The announcement takes everyone by surprise. Stocks have stopped trading for the day on the NYSE, but after-hours trading is taking place and stock prices are higher. Stock index futures soar, indicating that the market is expected to open much higher tomorrow.
The OEX calls increase in price as everyone wants to buy. Similarly, puts are offered at lower prices. The bid/ask prices for the options change, but the OEX has an official closing price of $540. The index price ignores after-hours trading.
The OEX Jun 540 puts (your short option) was $40 before the news, but now the bid has dropped to $28. No one will sell that option at that price.
Why? Anyone who owns the put can exercise it and receive the option’s intrinsic value (strike price minus OEX price), or $40.
When you get home from work and hear the news about interest rates, you are elated. What a lucky break for you! If the rally continues and OEX moves above 540, you will earn a profit from this position.
You eagerly open your computer the following morning. Sure enough, the DJIA futures are 250 points higher. But, when you look at your online brokerage account you notice something unusual. Your OEX position shows that you are long 10 Jun OEX 530 puts, but there is no position in the Jun 540 puts. You don’t understand and immediately call your broker.
The customer service rep tells you to look at your transactions for yesterday. You know you didn’t make any trades, but there it is–right in front of you: You bought 10 Jun OEX 540 puts @ $40.
You carefully explain that there must be some mistake because you didn’t make the trade. That’s when the rep tells you that you were assigned an exercise notice that obligated you to repurchase those options at last night’s intrinsic value. With the OEX closing price of 500, you must pay $40 for each option. The customer service rep tells you they’re sorry but nothing can be done, and asks why you failed to exercise your Jun 530 puts when the news was released. But perhaps you didn’t know you could do that.

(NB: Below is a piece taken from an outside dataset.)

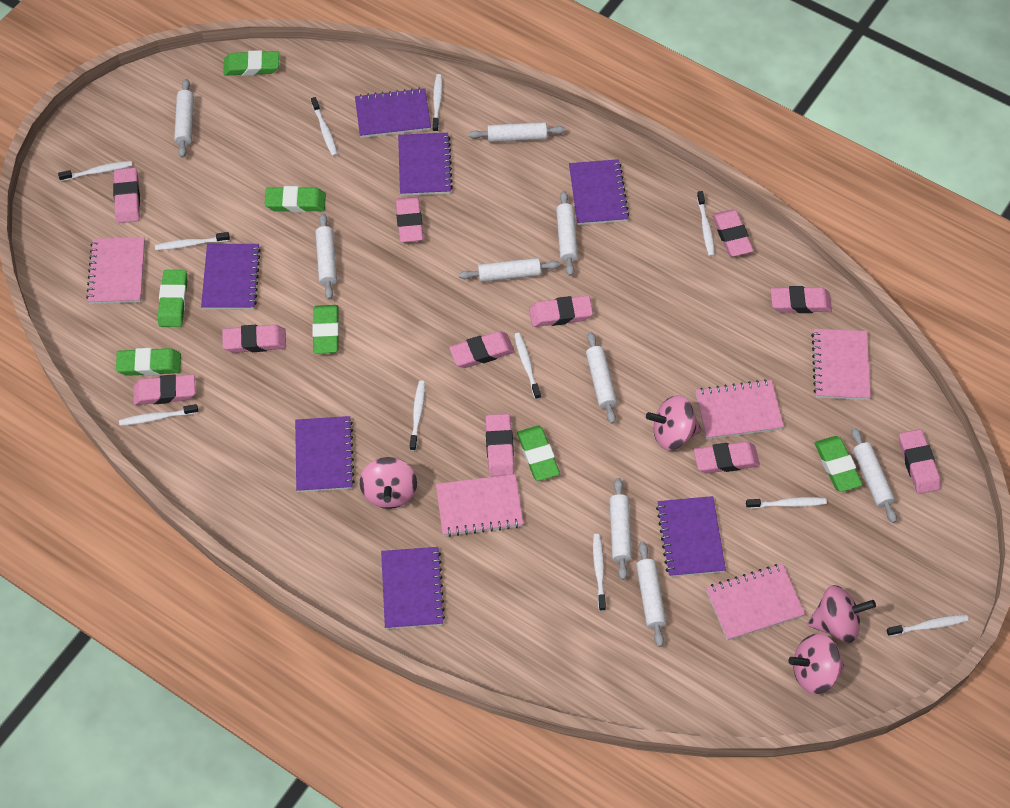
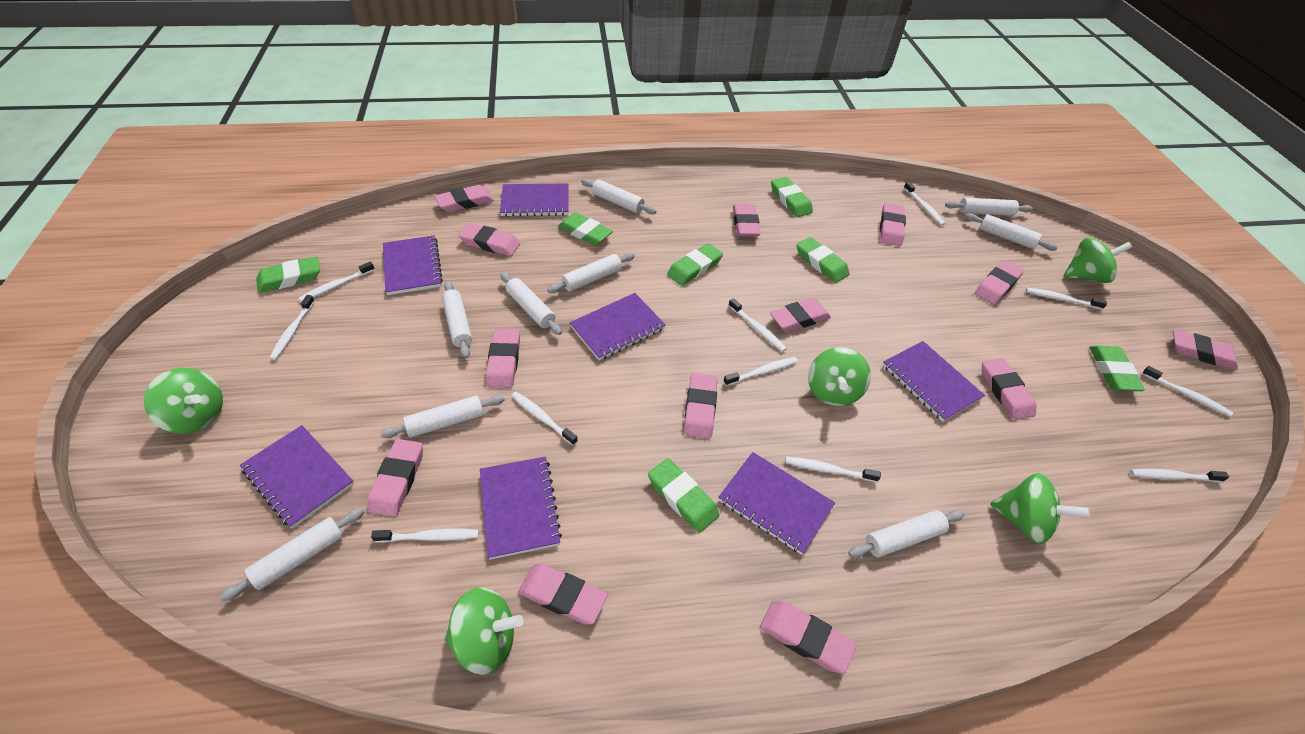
green spinning top: none = 0 -> [144,368,223,434] [445,587,523,675] [808,347,871,406] [990,473,1090,544] [1063,238,1132,283] = 5
pink eraser: [113,168,140,223] [133,374,195,405] [222,324,286,353] [396,197,423,242] [449,331,515,368] [485,414,514,476] [529,295,593,327] [694,441,760,473] [712,209,754,257] [770,286,832,313] [899,429,941,494] = 11 -> [367,439,423,517] [434,185,494,212] [458,223,520,256] [486,329,520,388] [518,564,608,624] [684,373,717,439] [733,204,761,237] [760,601,856,674] [770,298,831,332] [880,203,906,246] [974,261,1024,305] [982,358,1036,420] [1173,329,1238,370] = 13
pink notebook: [86,237,145,304] [436,474,524,537] [695,379,784,439] [706,564,805,641] [811,329,871,400] = 5 -> none = 0
pink spinning top: [360,457,417,509] [646,395,701,451] [788,633,845,694] [807,585,876,643] = 4 -> none = 0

Your spread is gone. All you have left is 10 Jun OEX 530 puts. When the market opens and OEX is 515. There’s no reason to gamble by holding the puts, so you unhappily sell the OEX Jun 530 puts, collecting $15 for each. You thought your maximum loss for the trade was $750 per spread, but you paid $25 to close the spread (pay 40, sell at 15) and thus lost $2,250 per spread ($2,500 to close the position minus the amount you collected for the spread at the beginning, which in this case was $250 per spread), or $22,500 when you account for the entire position of ten contracts. Ouch!
It’s too late to do anything in the imaginary scenario above, but now that you understand the problem, there are two good alternatives:
Don’t sell OEX options.
Trade one of the other indexes that are cash-settled, European style.
In these cases, you cannot be assigned an exercise notice prior to expiration and this unhappy event won’t ever happen to you.